* _Work task_:
Copy each record below without changing a single word.

(Saved entries)
────────────────────

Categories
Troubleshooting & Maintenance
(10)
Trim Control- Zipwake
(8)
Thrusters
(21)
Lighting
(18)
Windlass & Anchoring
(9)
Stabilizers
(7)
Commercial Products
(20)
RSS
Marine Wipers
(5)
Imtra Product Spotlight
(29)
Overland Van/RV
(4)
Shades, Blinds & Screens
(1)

────────────────────

* _Task output_:
Categories
Troubleshooting & Maintenance
(10)
Trim Control- Zipwake
(8)
Thrusters
(21)
Lighting
(18)
Windlass & Anchoring
(9)
Stabilizers
(7)
Commercial Products
(20)
RSS
Marine Wipers
(5)
Imtra Product Spotlight
(29)
Overland Van/RV
(4)
Shades, Blinds & Screens
(1)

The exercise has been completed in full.